The most important measure in this field has been the Scottish Gaelic Language Act passed unanimously in the Scottish Parliament on 21 April 2005. The main provisions of the legislation are designed to secure the status of Gaelic as an official language of Scotland by bringing it up to the same level as English. The plans, which are still being developed, also call for bilingualism in public administration and in education, where Gaelic is currently an optional subject. According to data for primary education, only 2,092 pupils were enrolled at Gaelic-medium level. Today the language is spoken by some 60,000 people in the northern regions.
In the case of Northern Ireland, the linguistic situation is much more complicated. Since 2005, Irish has been an official working language of the European Union and with the 1998 Good Friday Agreement, the pact that sealed the peace between nationalists and unionists, it was officially recognised as a minority language in Northern Ireland. Government agencies and the courts offer services in Irish, which is currently taught only in Catholic schools.
Irish is used on a daily basis by some 75,000 people in the 1.7 million-strong region, although it has remained a point of friction between Protestants and Catholics since they came to power together following the May 2007 elections.

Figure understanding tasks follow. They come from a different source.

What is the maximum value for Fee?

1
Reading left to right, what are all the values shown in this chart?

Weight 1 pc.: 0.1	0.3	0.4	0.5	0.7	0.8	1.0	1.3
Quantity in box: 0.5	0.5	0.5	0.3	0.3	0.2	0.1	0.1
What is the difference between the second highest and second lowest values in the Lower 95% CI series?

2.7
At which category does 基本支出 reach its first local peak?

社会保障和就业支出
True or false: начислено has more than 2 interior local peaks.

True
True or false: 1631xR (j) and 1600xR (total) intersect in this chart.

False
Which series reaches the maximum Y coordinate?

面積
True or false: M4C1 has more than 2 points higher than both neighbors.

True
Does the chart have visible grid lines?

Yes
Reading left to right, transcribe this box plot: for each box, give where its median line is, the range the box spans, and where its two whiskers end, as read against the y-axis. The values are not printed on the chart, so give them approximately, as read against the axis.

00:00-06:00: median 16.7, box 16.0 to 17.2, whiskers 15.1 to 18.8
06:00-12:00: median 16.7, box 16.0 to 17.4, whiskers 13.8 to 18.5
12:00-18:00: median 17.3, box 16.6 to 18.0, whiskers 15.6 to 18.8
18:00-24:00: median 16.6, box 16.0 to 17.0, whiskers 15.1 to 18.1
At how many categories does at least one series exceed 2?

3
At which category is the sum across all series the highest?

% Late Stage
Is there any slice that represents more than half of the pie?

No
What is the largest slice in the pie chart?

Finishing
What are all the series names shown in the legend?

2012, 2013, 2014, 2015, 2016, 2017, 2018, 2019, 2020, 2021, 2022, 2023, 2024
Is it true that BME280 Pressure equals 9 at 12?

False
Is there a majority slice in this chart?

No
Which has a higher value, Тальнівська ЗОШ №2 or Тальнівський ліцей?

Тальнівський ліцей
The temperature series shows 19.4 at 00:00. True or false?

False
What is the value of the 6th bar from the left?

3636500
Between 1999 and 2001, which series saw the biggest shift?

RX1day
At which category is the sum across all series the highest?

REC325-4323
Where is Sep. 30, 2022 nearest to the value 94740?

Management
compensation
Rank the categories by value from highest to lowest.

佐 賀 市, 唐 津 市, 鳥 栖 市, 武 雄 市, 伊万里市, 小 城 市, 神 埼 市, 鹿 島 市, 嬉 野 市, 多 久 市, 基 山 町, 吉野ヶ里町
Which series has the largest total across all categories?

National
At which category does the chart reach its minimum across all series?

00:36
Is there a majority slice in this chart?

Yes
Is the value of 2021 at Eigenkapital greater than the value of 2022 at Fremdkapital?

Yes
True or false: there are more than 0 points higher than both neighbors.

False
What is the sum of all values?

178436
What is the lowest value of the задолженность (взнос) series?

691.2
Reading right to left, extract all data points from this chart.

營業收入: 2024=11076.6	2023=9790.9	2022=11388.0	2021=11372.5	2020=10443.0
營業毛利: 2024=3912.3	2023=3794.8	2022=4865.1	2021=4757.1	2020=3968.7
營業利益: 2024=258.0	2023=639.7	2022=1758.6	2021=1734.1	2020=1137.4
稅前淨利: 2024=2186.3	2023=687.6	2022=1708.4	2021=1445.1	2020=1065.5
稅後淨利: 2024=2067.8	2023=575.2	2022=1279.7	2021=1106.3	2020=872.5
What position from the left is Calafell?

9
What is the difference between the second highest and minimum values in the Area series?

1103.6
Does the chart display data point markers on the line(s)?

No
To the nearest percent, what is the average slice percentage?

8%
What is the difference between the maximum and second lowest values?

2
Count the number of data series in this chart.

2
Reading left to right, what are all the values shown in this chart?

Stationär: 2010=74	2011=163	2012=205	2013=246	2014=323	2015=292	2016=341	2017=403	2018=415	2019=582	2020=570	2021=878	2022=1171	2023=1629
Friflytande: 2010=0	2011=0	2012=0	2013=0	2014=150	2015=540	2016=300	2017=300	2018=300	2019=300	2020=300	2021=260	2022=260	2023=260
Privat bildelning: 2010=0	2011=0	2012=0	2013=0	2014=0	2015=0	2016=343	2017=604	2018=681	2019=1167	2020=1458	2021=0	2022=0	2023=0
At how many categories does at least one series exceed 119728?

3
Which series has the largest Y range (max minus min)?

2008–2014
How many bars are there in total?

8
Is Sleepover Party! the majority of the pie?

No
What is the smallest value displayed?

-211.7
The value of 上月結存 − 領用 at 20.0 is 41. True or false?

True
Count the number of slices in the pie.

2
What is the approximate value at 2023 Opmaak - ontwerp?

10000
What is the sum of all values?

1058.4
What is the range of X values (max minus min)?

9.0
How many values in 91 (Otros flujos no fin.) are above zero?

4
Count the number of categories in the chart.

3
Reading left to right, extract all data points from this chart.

This month, for example, there was uproar at Stormont after an advertisement warning parents of the importance of being involved in their children’s education was broadcast entirely in Irish.
Belgium: a tower of Babel
Brussels – Freedom of education in Belgium stems from the constitution that gave rise to its independence in 1830 and is applied by the French, Flemish and German-speaking communities into which this federal country is divided, where the language administrations hold almost all educational powers. This principle implies the free creation of schools, the free choice of parents and pedagogical freedom within each institution on condition that they respect a minimum threshold provided for by the law of the language community concerned. Each organisation can set its programmes, assess and certify its pupils, define an educational and pedagogical project and recruit its teachers. Language teaching is very complicated. In all three communities, the language of instruction must be that of the linguistic region where the school is located, although each establishment may decide to teach the second language from primary school onwards, i.e. French in the Flemish and German-speaking areas, and Dutch in the French-speaking area. In Brussels, the only officially bilingual area, there is reciprocal teaching of the two official languages in schools, although one of them as a second option. This leads to friction, with Francophones resisting learning Flemish on the grounds of its lack of international outlets and Flemish speakers believing it is an attempt to impose their identity on them.
Germanic division in the Spanish style
Madrid – In a federal and decentralised country like Germany, education is no exception. The German Constitution of 1949 grants the sixteen Länder exclusive powers in school and higher education. As a result, each Land has its own Minister of Education and its own education system. The diversity and complexity of German education makes it very difficult for families to move to another Land. The education programme in Saarland (bordering France), for example, has little in common with that of Schleswig-Holstein, which borders Denmark. Nor is it easy for teachers to practise their profession in another “Land” because of the complex system of accreditation. Paradoxically, it is easier for a teacher from another EU country to work in Germany than for a native colleague to do the same in another region of his or her own country.
Aware of these problems and in order to achieve a certain degree of homogeneity, the Conference of Education Ministers, which brings together the 16 heads of education, agreed a few years ago on basic standards to be met by all the “länder”. According to experts, the heterogeneity of education is one of the main reasons for the poor results obtained by German pupils in the PISA report.